Q: That leads to some of the bigger questions. How would you fix Medicare and Medicaid right now, and what are some of the biggest issues? What are the challenges?
BV: The real question is what needs to be fixed. People who fundamentally hate the programs have defined the notion of a "Medicare crisis," but I'm not sure what the crisis is. We have 80 million Americans, give or take, at or below 133 percent of the federal poverty level. We have 50 million Americans who overlap with that group who are 65 or older or are permanently disabled. We have two health insurance programs that serve those folks which, on a per-beneficiary basis, given the health status of those people, are actually inexpensive. In the case of Medicare, we also already require very substantial out-of-pocket payments from beneficiaries. All of those things are true.
It's also true to say that an overwhelming majority of Medicare and Medicaid beneficiaries have no other way of getting healthcare except through those programs. So unless you're going to adopt the position that we should just let those "takers" go without medical care, you have to put more money into these programs.
I can identify maybe 140 particular things in Medicare and 35 things in Medicaid I'd like to fix, starting with the SGR. We could go all afternoon, but that's the conversation we really need to have. But the Washington conversation is: "We can't afford these programs." I say, as opposed to what?

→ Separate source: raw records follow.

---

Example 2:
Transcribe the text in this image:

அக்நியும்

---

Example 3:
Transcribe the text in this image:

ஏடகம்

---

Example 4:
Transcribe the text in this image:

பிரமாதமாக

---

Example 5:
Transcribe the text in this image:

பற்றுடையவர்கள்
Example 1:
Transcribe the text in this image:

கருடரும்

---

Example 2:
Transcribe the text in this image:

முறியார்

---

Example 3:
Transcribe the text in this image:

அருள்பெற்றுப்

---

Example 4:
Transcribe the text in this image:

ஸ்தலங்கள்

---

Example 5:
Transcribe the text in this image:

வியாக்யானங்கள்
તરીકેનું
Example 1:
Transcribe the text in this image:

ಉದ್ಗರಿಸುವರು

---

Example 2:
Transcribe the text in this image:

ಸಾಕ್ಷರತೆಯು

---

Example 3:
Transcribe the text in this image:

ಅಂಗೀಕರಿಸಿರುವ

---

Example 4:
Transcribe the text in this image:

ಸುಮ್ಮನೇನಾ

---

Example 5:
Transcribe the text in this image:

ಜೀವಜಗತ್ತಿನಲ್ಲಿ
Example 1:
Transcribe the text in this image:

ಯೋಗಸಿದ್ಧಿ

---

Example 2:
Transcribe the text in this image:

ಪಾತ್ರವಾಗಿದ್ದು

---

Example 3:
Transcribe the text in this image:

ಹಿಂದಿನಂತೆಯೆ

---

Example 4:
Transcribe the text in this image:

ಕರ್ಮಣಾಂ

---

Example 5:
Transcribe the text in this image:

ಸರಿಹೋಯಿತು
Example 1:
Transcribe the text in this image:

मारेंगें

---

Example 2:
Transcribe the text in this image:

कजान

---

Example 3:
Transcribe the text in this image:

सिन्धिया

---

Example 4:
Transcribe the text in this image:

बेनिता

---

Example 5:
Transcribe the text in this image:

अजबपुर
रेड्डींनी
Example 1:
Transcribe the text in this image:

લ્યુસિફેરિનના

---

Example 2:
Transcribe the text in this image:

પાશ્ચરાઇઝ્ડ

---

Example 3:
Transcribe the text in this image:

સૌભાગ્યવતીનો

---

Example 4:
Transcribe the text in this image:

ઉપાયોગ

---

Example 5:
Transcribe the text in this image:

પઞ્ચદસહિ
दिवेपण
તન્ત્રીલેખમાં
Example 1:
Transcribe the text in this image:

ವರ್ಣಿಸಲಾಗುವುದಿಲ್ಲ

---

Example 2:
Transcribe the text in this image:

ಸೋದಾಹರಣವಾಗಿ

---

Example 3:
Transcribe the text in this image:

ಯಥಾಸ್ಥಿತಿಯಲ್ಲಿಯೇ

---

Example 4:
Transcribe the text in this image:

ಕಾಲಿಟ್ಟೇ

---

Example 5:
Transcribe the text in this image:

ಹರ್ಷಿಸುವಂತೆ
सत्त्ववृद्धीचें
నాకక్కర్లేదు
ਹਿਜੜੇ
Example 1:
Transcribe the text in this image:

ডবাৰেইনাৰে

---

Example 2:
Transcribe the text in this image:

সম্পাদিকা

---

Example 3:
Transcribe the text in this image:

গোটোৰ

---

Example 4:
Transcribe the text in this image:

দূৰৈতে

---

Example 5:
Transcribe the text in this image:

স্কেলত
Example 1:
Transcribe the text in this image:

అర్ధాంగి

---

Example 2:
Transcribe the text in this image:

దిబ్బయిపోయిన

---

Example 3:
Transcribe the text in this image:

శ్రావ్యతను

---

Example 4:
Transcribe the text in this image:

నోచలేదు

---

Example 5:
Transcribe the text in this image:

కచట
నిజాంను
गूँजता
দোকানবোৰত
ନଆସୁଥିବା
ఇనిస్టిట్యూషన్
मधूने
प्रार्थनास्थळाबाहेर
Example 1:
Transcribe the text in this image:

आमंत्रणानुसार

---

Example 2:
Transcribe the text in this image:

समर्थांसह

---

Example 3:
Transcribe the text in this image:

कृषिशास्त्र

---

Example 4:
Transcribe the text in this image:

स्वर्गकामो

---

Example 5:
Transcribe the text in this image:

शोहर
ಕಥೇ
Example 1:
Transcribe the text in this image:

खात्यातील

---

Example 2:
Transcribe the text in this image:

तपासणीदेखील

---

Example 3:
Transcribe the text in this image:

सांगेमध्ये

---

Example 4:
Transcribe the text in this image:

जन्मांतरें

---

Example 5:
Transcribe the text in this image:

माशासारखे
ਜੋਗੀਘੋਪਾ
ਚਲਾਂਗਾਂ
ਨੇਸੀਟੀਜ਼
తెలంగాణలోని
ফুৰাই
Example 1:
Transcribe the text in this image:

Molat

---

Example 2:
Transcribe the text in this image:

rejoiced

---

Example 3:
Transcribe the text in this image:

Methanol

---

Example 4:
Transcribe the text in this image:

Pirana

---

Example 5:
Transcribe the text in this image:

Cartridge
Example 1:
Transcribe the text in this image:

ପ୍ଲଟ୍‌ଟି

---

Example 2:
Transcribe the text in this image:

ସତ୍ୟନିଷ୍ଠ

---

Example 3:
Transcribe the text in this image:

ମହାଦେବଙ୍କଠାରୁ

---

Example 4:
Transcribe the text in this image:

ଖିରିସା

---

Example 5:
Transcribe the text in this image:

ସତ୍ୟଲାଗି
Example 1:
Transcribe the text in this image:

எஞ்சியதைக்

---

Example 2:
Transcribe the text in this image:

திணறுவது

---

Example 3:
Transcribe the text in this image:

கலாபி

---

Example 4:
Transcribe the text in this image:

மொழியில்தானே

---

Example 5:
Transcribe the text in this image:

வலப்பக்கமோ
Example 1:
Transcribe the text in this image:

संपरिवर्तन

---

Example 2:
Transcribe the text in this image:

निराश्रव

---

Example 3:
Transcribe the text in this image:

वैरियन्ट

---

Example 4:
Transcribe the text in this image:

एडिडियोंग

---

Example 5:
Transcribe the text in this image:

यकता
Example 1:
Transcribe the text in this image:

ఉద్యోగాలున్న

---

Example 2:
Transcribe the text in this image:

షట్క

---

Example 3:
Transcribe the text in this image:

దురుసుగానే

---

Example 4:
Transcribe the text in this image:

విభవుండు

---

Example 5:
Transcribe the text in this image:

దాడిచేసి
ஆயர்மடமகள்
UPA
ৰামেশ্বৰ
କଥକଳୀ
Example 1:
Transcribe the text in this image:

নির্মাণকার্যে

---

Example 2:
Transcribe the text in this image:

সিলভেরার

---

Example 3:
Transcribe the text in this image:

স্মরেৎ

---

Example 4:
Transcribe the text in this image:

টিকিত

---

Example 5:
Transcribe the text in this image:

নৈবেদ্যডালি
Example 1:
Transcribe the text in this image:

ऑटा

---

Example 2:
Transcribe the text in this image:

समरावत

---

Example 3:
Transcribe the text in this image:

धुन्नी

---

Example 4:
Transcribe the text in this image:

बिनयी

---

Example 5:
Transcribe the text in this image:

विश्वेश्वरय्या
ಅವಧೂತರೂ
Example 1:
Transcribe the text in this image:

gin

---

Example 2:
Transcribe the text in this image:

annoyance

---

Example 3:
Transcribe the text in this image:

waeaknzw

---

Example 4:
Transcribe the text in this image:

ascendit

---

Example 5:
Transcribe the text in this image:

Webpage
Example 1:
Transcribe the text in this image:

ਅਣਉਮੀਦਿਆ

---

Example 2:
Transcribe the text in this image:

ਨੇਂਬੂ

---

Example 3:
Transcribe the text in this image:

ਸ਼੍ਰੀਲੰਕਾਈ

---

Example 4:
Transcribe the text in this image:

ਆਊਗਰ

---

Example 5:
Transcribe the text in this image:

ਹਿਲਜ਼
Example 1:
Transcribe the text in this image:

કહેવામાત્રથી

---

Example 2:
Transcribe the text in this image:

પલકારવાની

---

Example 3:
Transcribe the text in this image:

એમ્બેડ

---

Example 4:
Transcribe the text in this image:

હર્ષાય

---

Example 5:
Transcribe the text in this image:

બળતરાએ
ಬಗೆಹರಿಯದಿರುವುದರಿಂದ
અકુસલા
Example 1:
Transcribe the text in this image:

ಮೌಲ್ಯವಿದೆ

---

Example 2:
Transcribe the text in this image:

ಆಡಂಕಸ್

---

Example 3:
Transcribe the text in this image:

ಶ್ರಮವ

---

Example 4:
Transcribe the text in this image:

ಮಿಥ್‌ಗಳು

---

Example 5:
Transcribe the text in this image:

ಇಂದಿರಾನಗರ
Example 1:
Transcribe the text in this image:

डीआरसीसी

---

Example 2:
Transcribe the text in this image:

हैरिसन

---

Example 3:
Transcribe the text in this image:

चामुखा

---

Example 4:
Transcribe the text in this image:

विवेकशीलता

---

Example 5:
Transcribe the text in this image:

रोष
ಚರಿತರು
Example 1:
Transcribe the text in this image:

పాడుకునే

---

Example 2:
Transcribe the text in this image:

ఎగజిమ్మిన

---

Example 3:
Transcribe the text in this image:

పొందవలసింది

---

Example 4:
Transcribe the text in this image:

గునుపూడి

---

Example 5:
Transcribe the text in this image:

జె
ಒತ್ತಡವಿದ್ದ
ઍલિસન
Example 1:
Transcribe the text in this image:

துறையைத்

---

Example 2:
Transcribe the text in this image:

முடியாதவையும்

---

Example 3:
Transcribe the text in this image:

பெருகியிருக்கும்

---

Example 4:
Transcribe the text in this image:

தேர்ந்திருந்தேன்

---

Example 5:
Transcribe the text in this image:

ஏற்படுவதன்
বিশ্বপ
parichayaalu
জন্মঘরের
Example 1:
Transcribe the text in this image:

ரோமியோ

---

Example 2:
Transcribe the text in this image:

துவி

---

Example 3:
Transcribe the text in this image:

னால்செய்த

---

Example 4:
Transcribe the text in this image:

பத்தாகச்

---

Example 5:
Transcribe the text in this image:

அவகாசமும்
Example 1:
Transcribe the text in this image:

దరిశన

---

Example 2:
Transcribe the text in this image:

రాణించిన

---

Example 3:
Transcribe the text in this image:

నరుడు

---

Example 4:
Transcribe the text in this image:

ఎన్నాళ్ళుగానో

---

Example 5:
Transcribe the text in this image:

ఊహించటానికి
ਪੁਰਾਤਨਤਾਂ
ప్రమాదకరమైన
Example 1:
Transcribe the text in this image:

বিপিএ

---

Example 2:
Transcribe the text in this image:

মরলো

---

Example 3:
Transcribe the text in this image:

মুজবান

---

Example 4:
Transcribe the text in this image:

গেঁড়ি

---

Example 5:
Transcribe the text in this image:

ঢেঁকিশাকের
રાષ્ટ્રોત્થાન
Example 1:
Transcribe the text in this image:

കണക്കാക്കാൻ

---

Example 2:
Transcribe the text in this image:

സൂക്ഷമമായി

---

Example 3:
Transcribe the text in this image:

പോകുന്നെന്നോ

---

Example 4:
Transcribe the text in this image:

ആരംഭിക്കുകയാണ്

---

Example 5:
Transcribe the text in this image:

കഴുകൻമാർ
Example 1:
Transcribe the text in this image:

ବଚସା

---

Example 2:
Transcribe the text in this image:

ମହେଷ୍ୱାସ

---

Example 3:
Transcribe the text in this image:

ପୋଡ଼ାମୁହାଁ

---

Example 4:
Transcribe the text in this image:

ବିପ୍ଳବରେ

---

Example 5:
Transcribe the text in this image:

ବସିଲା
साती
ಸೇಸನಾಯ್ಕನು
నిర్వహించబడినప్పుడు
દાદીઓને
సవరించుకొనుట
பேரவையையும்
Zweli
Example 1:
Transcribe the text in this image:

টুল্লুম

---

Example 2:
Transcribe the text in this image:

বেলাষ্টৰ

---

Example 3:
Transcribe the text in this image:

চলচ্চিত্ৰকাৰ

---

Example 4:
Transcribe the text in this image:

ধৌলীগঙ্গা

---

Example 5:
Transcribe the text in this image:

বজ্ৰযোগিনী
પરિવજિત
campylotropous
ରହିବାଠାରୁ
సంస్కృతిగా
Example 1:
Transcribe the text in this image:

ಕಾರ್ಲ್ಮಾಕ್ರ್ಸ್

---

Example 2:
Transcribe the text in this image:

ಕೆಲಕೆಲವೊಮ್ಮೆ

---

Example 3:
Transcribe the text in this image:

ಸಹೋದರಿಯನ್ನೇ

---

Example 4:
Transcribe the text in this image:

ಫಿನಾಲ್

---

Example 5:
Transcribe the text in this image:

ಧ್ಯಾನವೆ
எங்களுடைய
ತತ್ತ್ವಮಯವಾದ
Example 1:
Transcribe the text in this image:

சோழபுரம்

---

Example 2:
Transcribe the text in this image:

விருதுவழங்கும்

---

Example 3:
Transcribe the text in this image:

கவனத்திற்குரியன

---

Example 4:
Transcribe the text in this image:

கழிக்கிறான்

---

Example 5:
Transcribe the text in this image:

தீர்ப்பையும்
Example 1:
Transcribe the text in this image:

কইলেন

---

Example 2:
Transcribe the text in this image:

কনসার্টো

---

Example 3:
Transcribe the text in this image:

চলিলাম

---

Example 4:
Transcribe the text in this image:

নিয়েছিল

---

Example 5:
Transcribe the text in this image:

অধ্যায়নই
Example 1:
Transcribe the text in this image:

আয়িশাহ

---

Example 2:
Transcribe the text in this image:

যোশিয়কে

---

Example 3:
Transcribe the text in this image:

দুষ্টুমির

What's the alternative?
Q: If you were a hospital CEO right now, what would be the primary objectives on your agenda this year?
BV: I would have two, which are not mutually exclusive. First is cutting costs. All the best hospital and health system managers I know have recognized that they can no longer generate enough revenue from commercial payors to subsidize losses on Medicare, and so they've set budget targets of breaking even on Medicare. That's often 7 or 8 percent below where they are now, and they know they won't be able to get there right away. But they also know that it's the right target, and it's attainable. They think they've been busy cutting costs for years, but they know we've only begun to scratch the surface and that if you look at industries that have really been under pressure, like automobiles, a lot more can be accomplished.
Second, I would continue to work to figure out the relationships and mechanisms through which management and the medical staff can really jointly provide clinical services, first inside the hospitals — get that right first — then in preadmissions, 30-day post-admission. Once we figured out how to do that better, then I would talk about all the healthcare needs of a defined population. Start close to home, then build out.
The most positive evolution in healthcare in my lifetime is the breakdown of the wall between what hospitals do and physicians do — but we have a long way to go, and most people are working on it.